Travelers think of Airbnb as a convenient and cheap alternative to traditional hotels, but cities around the world don’t necessarily hold the same positive view. Amsterdam, Barcelona, Berlin, Bordeaux, Brussels, Krakow, Munich, Paris, Valencia, and Vienna wrote a joint letter to the EU in which they argued that Airbnb was negatively changing neighborhoods by leading to housing shortages and rising rent, creating feelings of insecurity, “touristifying” neighborhoods, and the like.

The cities said, “European cities believe homes should be used first and foremost for living in. Many suffer from a serious housing shortage.
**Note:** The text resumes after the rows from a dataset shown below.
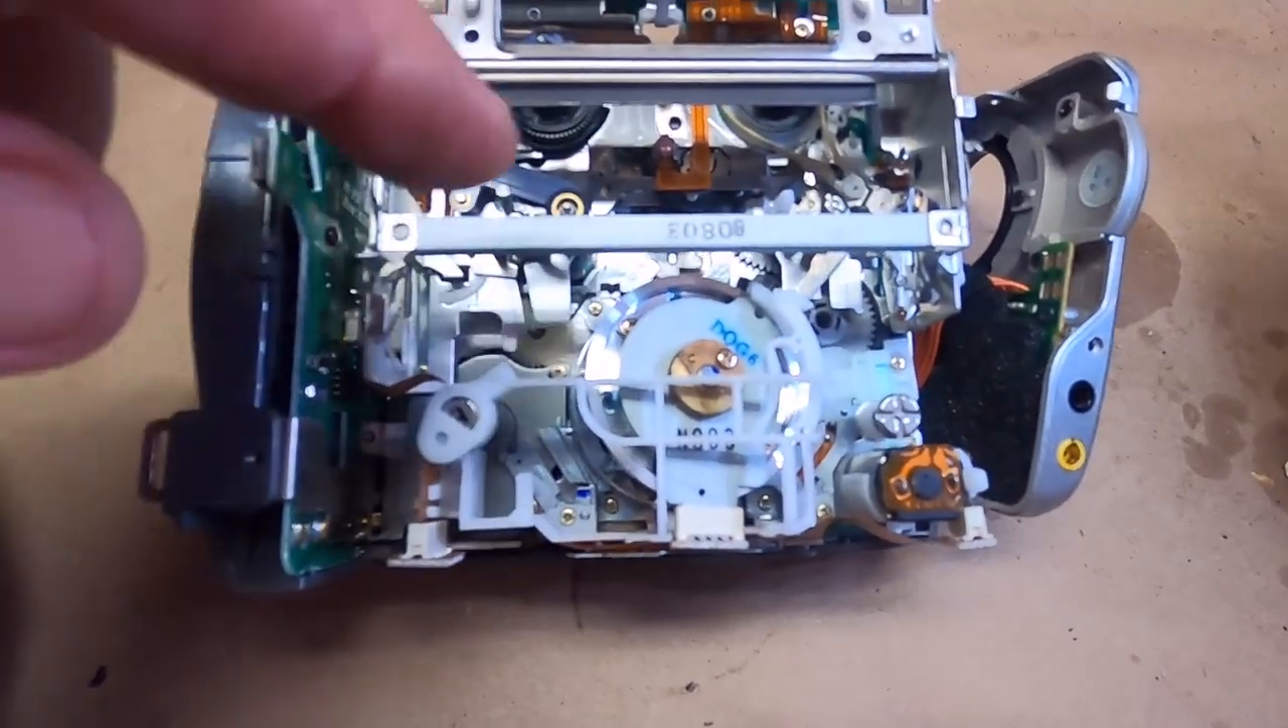So we got the outer cover off and this would be the view of the tape drive mechanism.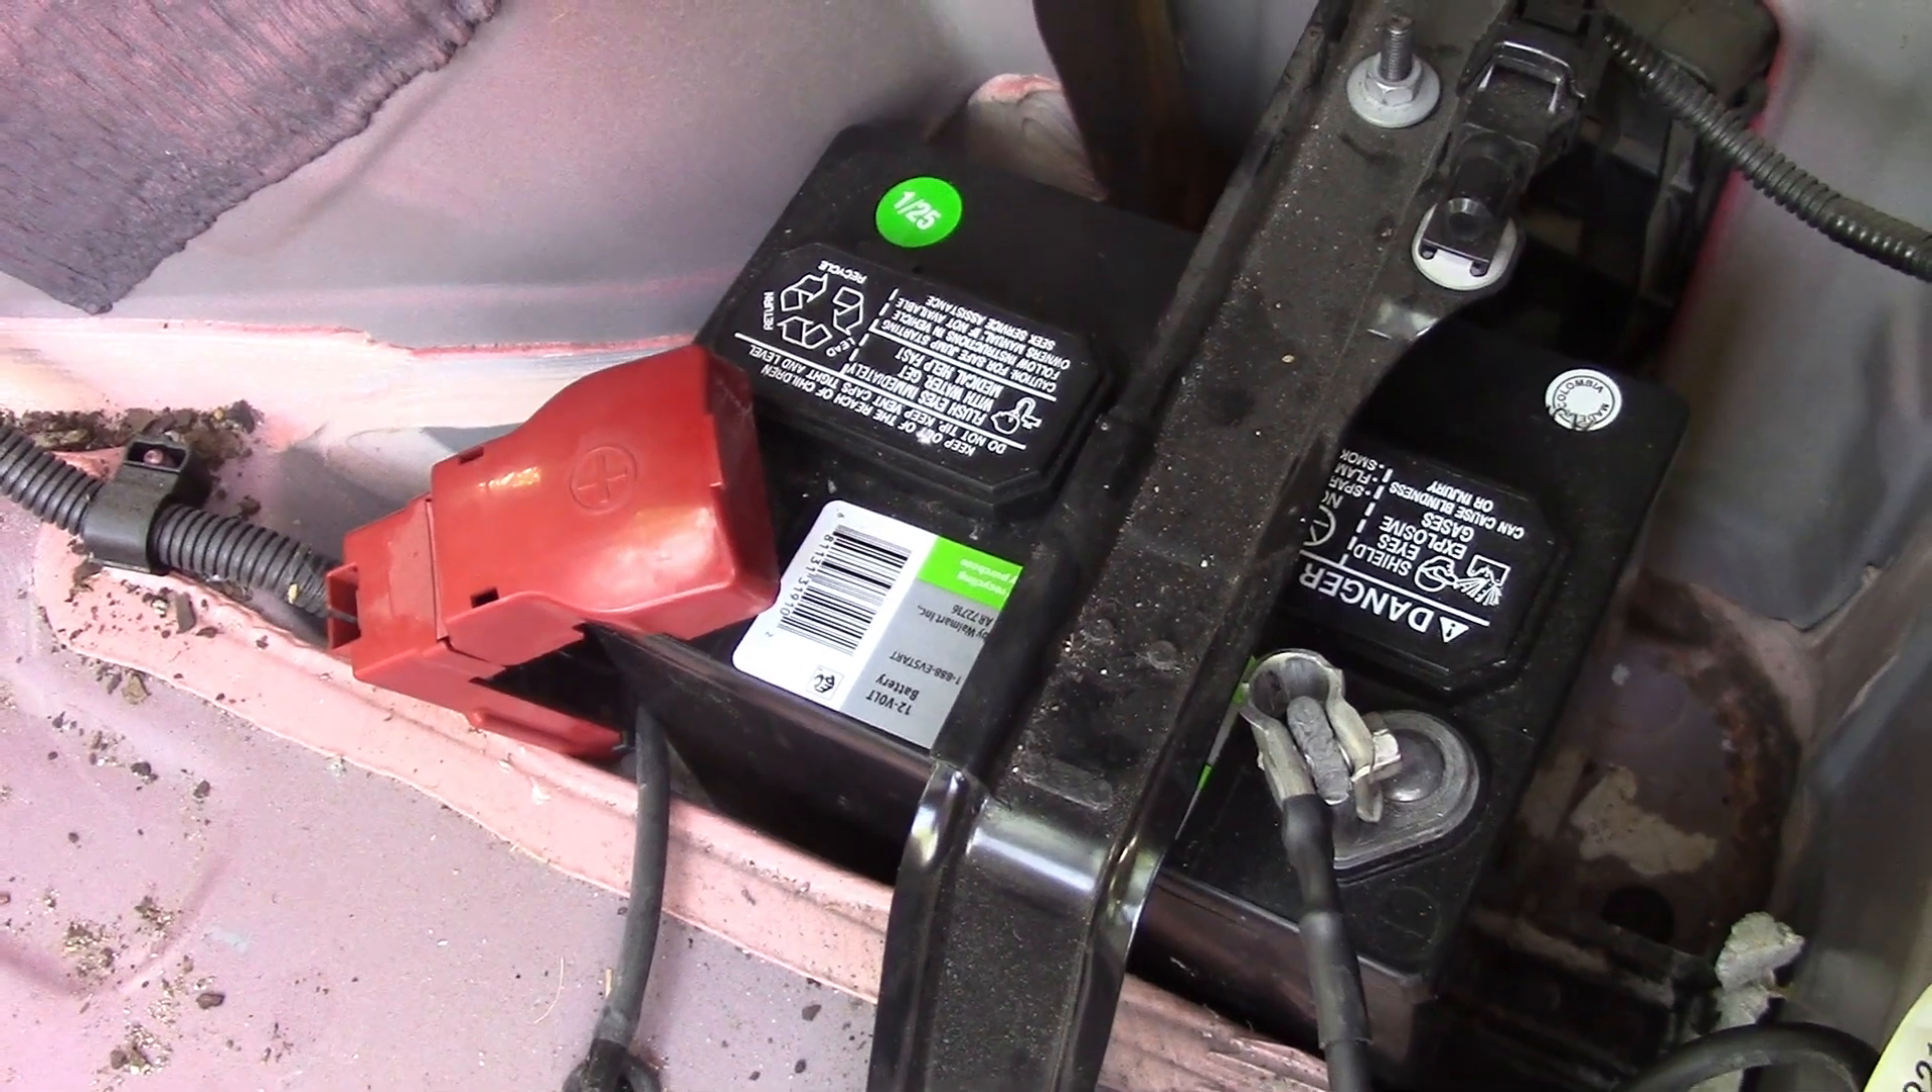All right so there's the new 12 volt battery in.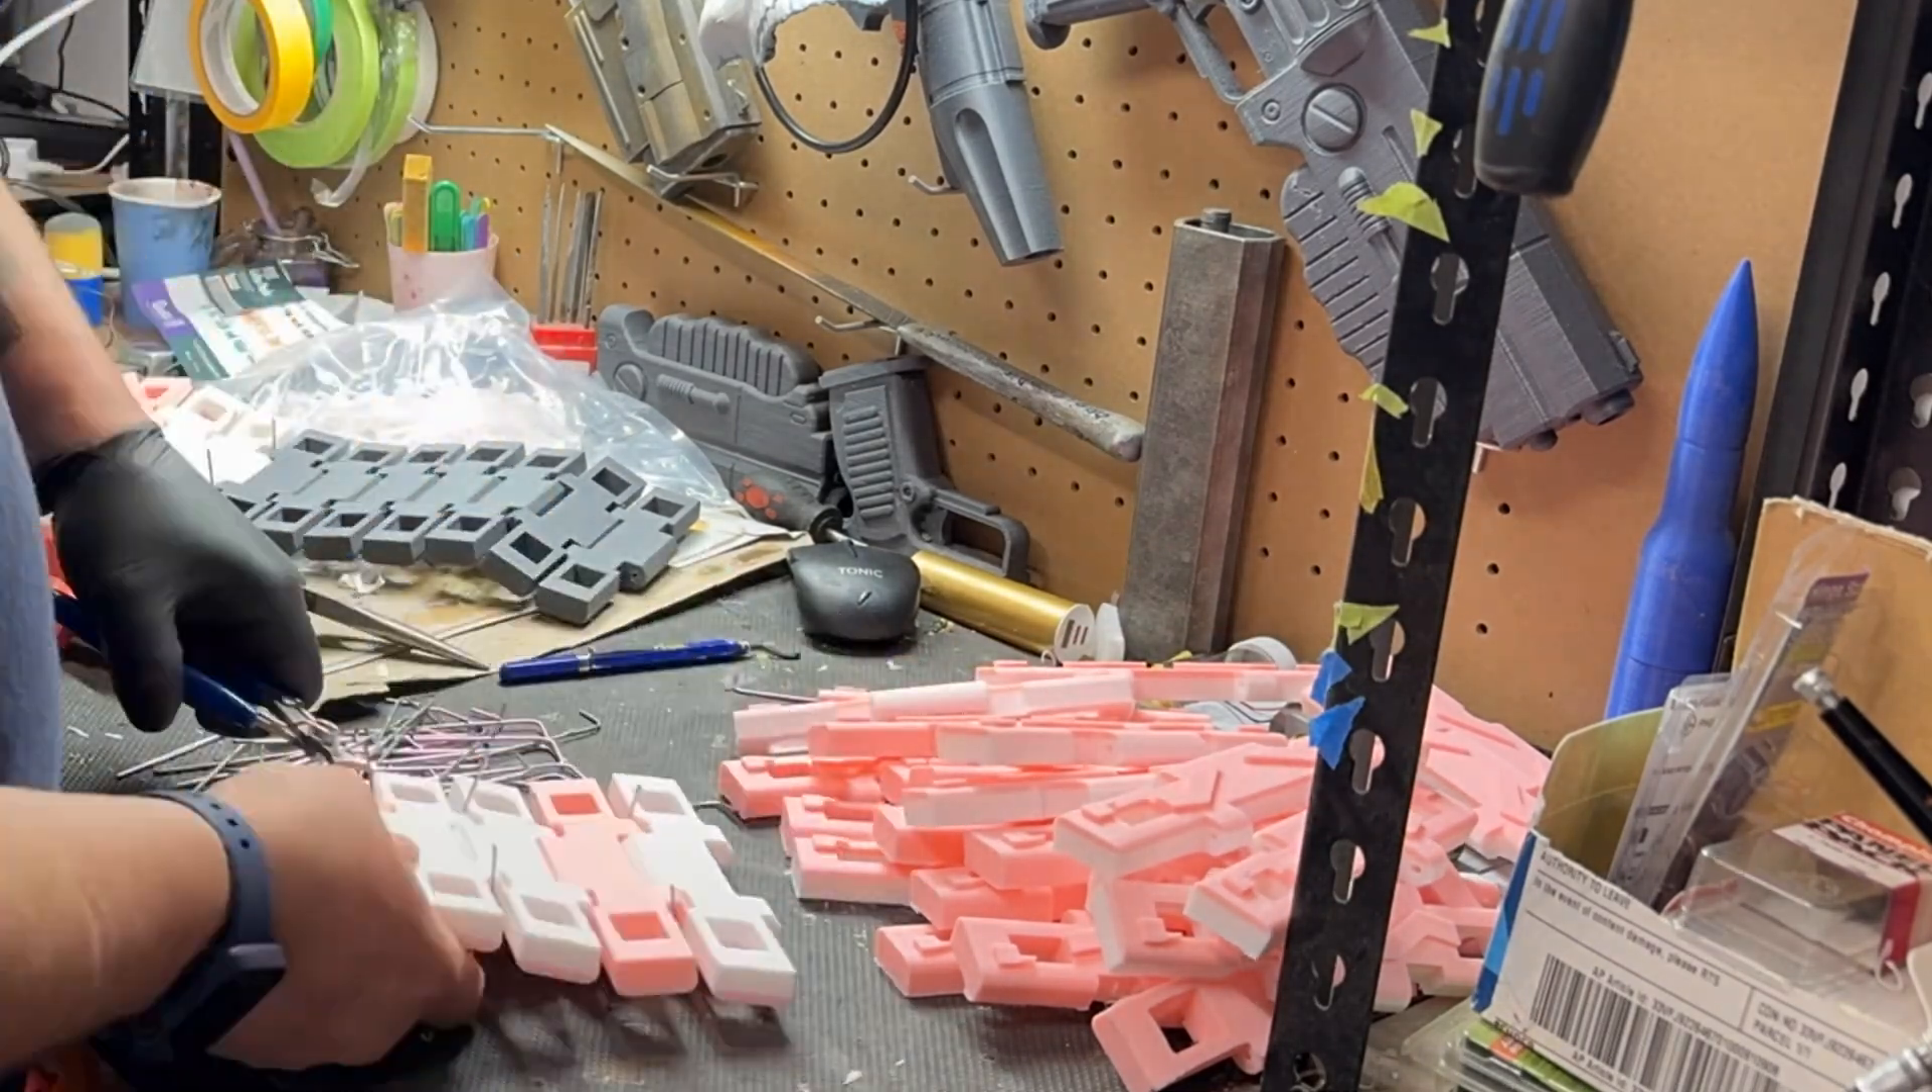The second part I've done so far with this WALL -E build is I have started the tank treads.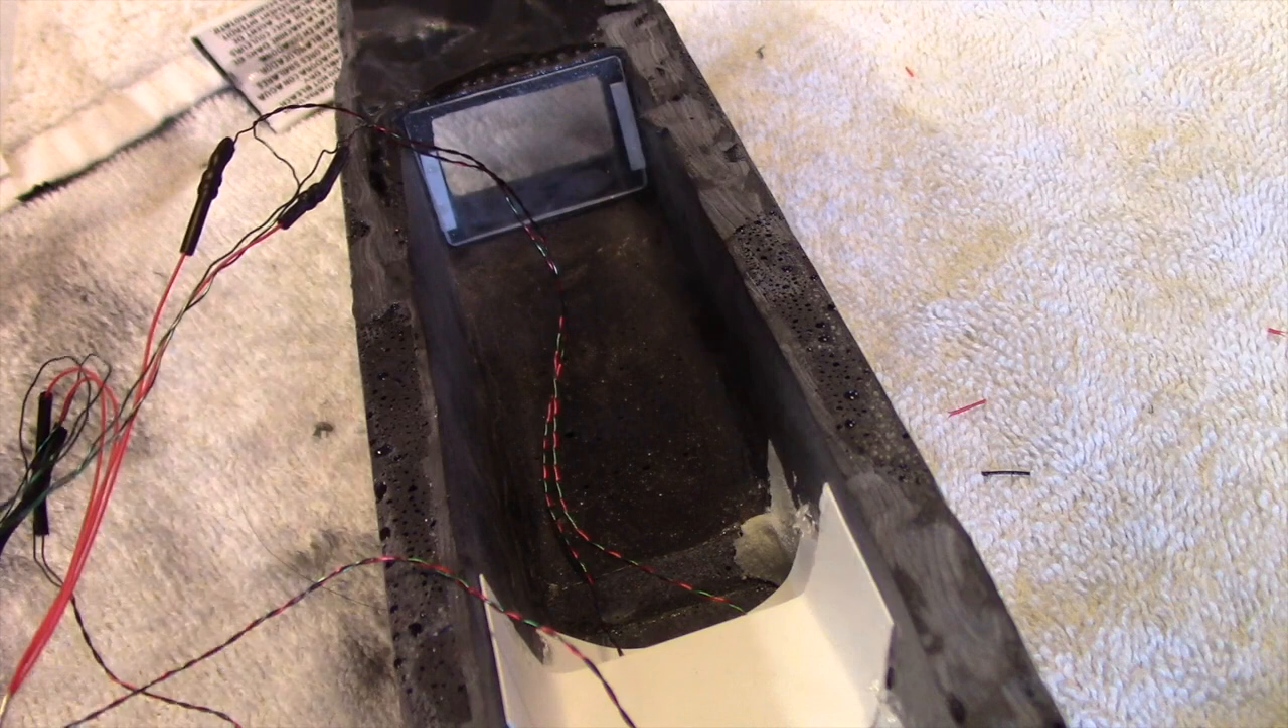You can see I created this little lens here out of some styrene plastic and I've glued it into place.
Where home can be rented out more lucratively to tourists, they vanish from the traditional housing market.”

The Guardian reports that after a 50 percent rise in tourist rentals, Palma de Mallorca saw a 40 percent increase in residential rents.

To solve the issue, the cities are asking Airbnb to provide data about the rentals advertised on the platform to help them prevent violations of short-term rental regulations.

The cities’ chief goal is to retain their autonomy on the issue, as well as the ability to enforce local regulations surrounding housing requirements.

According to Ian Brossat, Paris’ deputy mayor in charge of housing, “In the four central arrondissements of Paris, a quarter of all properties are now no longer homes but purely short-term rentals for tourists.”